39 Fen End Lane.
Spalding, Lincs. PE12 6AD.
Not a black swan
One professional adviser publication produced a review of the year with a picture of a black swan on the front. It’s a clear reference to the results of the UK referendum and US election. Except they weren’t black swan events. ‘Black swans’ are outcomes that, to the majority, are completely unexpected.
There’s little point in me adding to the terabytes of pixels trying to explain any permutation of voter preferences or special interest groups that may have swung either the Brexit vote or US election 2% the other way. But events where even a 10% swing can change the outcomes aren’t black swans.
Those on the losing side of either vote may feel aggrieved and a little shocked, but that doesn’t mean the results were unimaginable or even unlikely. In two horse races the five to one shot can win, especially if the basis of measuring those odds via polls is particularly difficult in the first place. The main weight of money being wagered was also centered in London or New York.
Polls apart – different polling techniques
On the subject of polls, I’d like to draw your attention to this blog, UK Polling Report.
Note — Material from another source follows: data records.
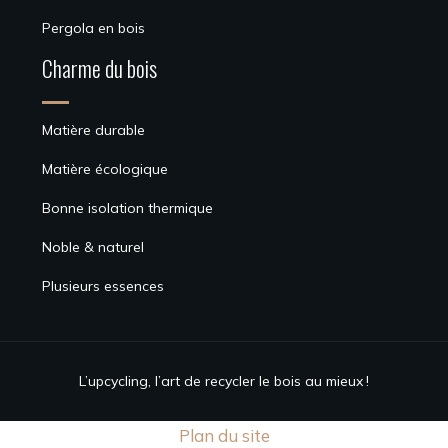
Pergola en bois
Charme du bois
Matière durable
Matière écologique
Bonne isolation thermique
Noble & naturel
Plusieurs essences
L’upcycling, l’art de recycler le bois au mieux !
Plan du site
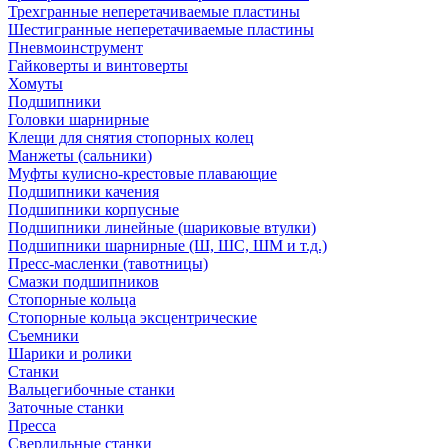
Трехгранные неперетачиваемые пластины
Шестигранные неперетачиваемые пластины
Пневмоинструмент
Гайковерты и винтоверты
Хомуты
Подшипники
Головки шарнирные
Клещи для снятия стопорных колец
Манжеты (сальники)
Муфты кулисно-крестовые плавающие
Подшипники качения
Подшипники корпусные
Подшипники линейные (шариковые втулки)
Подшипники шарнирные (Ш, ШС, ШМ и т.д.)
Пресс-масленки (тавотницы)
Смазки подшипников
Стопорные кольца
Стопорные кольца эксцентрические
Съемники
Шарики и ролики
Станки
Вальцегибочные станки
Заточные станки
Пресса
Сверлильные станки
It’s written by YouGov’s Anthony Wells and he gives a frank analysis of the forecasting problems the industry has faced since the surprise result of the 2015 general election. And this year, the size of the adjustments that some polling companies were making to their traditional polling data to make their results more representative of the overall population were a warning sign in themselves.
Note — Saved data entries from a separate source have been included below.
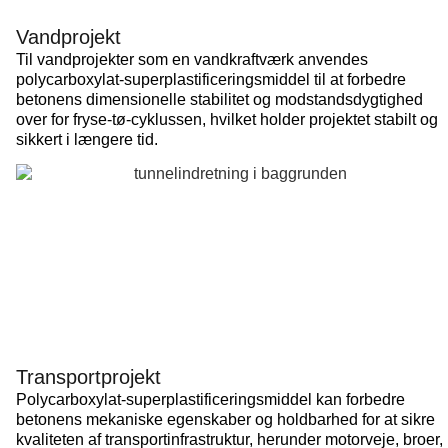
Vandprojekt
Til vandprojekter som en vandkraftværk anvendes
polycarboxylat-superplastificeringsmiddel til at forbedre
betonens dimensionelle stabilitet og modstandsdygtighed
over for fryse-tø-cyklussen, hvilket holder projektet stabilt og
sikkert i længere tid.
Transportprojekt
Polycarboxylat-superplastificeringsmiddel kan forbedre
betonens mekaniske egenskaber og holdbarhed for at sikre
kvaliteten af transportinfrastruktur, herunder motorveje, broer,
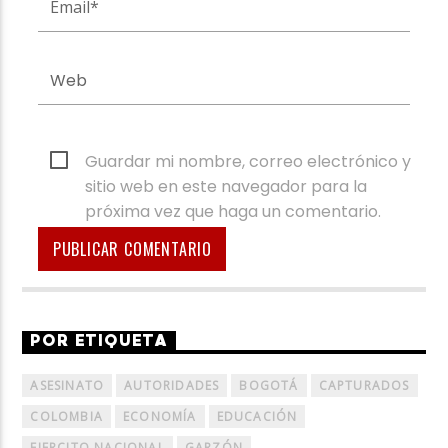
Guardar mi nombre, correo electrónico y
sitio web en este navegador para la
próxima vez que haga un comentario.
POR ETIQUETA
ASESINATO
AUTORIDADES
BOGOTÁ
CAPTURADOS
COLOMBIA
ECONOMÍA
EDUCACIÓN
EJERCITO NACIONAL
GARZÓN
Anthony also does a good job of explaining the limitations of internet ‘voodoo’ polls. These are loved by the mainstream and local media when they match their editorial message or support a headline grabbing story. But as a method of collating the views of a population they are very flawed.
Valuations Top Trump
The implications of the Brexit vote and US election are important, but to me they are still trumped by the extreme level of bond and equity valuations. And they remain high even as the US attempts to begin returning interest rates to more normal levels.
All the talk is of better economic numbers and economic impetus from Team Trump. But the change in rates has implications for all the debt built up on the journey to negative interest rates reached in the summer in many places in the world. At the moment that seems to have been forgotten by investors, but you can read about it here and here.
Central banks will be mindful of that and will continue to try to manage interest rates at artificially low levels. The result is that the main escape valve for economic stress is still through adjustments in exchange rates.
We have seen this several times since I wrote this blog almost two years ago.
You could be forgiven for thinking little has changed in the meantime. The FTSE index is back above 7000 after a trip to 5500, mortgage rates are similar and West Ham are still losing at home to Arsenal. But, foreign exchange rates have changed significantly and it’s not all about the pound. Expect more of the same and, above all, keep your investments simple and don’t chase after yield. This is especially true if it’s wrapped in a product you’re not sure about.
Spread trading – I can’t believe its not betting
At the end of that blog I also pointed out the dangers of trading foreign exchange using spread betting companies and expecting to win. Some firms are more reputable than others. But, if you were leveraged at the ratios encouraged by some of the these firms, the natural volatility in the market place would likely cause you losses. And that is before you even consider the large structural moves that have happened.
Back then I wrote:
‘If you are tempted by the hype, just ask the company seeking your business what percentage of their customers make money over a year? That should focus your mind a bit.
Well, early in December, the FCA finally announced plans for a crackdown on the amount of leverage that spread betting firms can offer to the trading public. In the consultation document it even included a suggestion that there should be mandatory disclosures on the ratio of winning/losing positions.
I don’t know why it has taken them so long to get to this point, but at least they are getting there. Although something tells me they are going to be more preoccupied with the peer to peer marketplace over the next year or two.
I’ll be looking at that sector again in the near term now that there are some signs of possible discomfort.
Complex investments are, well, complex.
It’s been a couple of months since I wrote my last blog, but I haven’t been quiet at work – far from it.
On behalf of other financial advisers in our group I’ve been taking a much closer look at what we term ‘complex investments’. These include structured products that offer a variable profit or loss if the underlying investment reaches certain levels over time, but also those investments that offer large tax incentives to encourage investment in smaller companies. (Examples are venture capital trusts (VCT), enterprise investment schemes (EIS & SEIS) and newer schemes that offer social investment tax relief (SITR).)
And what I’ve found is that some complex investments can be too complicated for a financial adviser to reasonably assess given a limited amount of time. There can be a layer of risk that isn’t obvious in a promotional document or even in the risk assessment of an independent research firm.
Or we may simply not have all the data we’d like. It’s painfully difficult to get historical information about previous performance from some scheme providers. They tell me that the data is proprietary information.
Well, it might be, but I believe I’ve found a way of getting the data I require in any event. And it’s producing some unexpected results.
I’ll be writing more on this topic in the new year.
Best wishes for a Happy New Year!
- past performance is no guide or guarantee of future returns;
- the value of stock market investments can rise and fall over time, so it is quite possible to get back less than what you put in, depending upon timing;
- this blog does not constitute financial advice and is provided for general information purposes only.